#### SUPPLIED INFORMATION
•••
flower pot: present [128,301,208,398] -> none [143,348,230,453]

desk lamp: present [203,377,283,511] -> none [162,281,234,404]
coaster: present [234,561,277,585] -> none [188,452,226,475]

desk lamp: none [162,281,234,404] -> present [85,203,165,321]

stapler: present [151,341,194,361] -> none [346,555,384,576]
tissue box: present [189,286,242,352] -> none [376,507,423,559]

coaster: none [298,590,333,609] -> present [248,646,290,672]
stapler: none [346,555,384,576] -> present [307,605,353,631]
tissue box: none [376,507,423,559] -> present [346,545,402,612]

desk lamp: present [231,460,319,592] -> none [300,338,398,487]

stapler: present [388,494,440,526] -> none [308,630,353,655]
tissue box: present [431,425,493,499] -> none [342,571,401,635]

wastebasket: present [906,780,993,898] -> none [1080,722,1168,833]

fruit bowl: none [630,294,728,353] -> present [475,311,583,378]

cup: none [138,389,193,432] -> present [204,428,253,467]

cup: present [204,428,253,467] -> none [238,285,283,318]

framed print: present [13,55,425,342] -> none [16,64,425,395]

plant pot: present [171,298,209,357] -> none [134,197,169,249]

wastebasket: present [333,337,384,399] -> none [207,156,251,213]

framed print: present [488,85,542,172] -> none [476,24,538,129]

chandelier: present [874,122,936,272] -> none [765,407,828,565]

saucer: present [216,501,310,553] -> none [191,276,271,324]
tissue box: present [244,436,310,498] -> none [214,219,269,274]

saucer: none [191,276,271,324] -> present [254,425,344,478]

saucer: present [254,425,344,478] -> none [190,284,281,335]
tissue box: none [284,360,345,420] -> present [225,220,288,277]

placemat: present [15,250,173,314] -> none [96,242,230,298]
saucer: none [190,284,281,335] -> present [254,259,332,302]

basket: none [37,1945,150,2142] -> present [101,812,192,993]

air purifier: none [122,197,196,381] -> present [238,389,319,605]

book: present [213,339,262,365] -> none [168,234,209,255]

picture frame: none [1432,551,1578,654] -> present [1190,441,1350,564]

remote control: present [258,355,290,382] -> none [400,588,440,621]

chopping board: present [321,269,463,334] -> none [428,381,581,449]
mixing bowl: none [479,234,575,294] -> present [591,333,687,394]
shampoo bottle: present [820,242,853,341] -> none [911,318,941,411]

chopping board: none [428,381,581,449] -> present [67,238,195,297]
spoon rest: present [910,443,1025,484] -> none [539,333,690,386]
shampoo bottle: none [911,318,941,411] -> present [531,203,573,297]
•••
#### YOUR OBJECTIVE
Each line above needs to be output again, exactly as shown.

#### SOLUTION TO THE EXERCISE
flower pot: present [128,301,208,398] -> none [143,348,230,453]

desk lamp: present [203,377,283,511] -> none [162,281,234,404]
coaster: present [234,561,277,585] -> none [188,452,226,475]

desk lamp: none [162,281,234,404] -> present [85,203,165,321]

stapler: present [151,341,194,361] -> none [346,555,384,576]
tissue box: present [189,286,242,352] -> none [376,507,423,559]

coaster: none [298,590,333,609] -> present [248,646,290,672]
stapler: none [346,555,384,576] -> present [307,605,353,631]
tissue box: none [376,507,423,559] -> present [346,545,402,612]

desk lamp: present [231,460,319,592] -> none [300,338,398,487]

stapler: present [388,494,440,526] -> none [308,630,353,655]
tissue box: present [431,425,493,499] -> none [342,571,401,635]

wastebasket: present [906,780,993,898] -> none [1080,722,1168,833]

fruit bowl: none [630,294,728,353] -> present [475,311,583,378]

cup: none [138,389,193,432] -> present [204,428,253,467]

cup: present [204,428,253,467] -> none [238,285,283,318]

framed print: present [13,55,425,342] -> none [16,64,425,395]

plant pot: present [171,298,209,357] -> none [134,197,169,249]

wastebasket: present [333,337,384,399] -> none [207,156,251,213]

framed print: present [488,85,542,172] -> none [476,24,538,129]

chandelier: present [874,122,936,272] -> none [765,407,828,565]

saucer: present [216,501,310,553] -> none [191,276,271,324]
tissue box: present [244,436,310,498] -> none [214,219,269,274]

saucer: none [191,276,271,324] -> present [254,425,344,478]

saucer: present [254,425,344,478] -> none [190,284,281,335]
tissue box: none [284,360,345,420] -> present [225,220,288,277]

placemat: present [15,250,173,314] -> none [96,242,230,298]
saucer: none [190,284,281,335] -> present [254,259,332,302]

basket: none [37,1945,150,2142] -> present [101,812,192,993]

air purifier: none [122,197,196,381] -> present [238,389,319,605]

book: present [213,339,262,365] -> none [168,234,209,255]

picture frame: none [1432,551,1578,654] -> present [1190,441,1350,564]

remote control: present [258,355,290,382] -> none [400,588,440,621]

chopping board: present [321,269,463,334] -> none [428,381,581,449]
mixing bowl: none [479,234,575,294] -> present [591,333,687,394]
shampoo bottle: present [820,242,853,341] -> none [911,318,941,411]

chopping board: none [428,381,581,449] -> present [67,238,195,297]
spoon rest: present [910,443,1025,484] -> none [539,333,690,386]
shampoo bottle: none [911,318,941,411] -> present [531,203,573,297]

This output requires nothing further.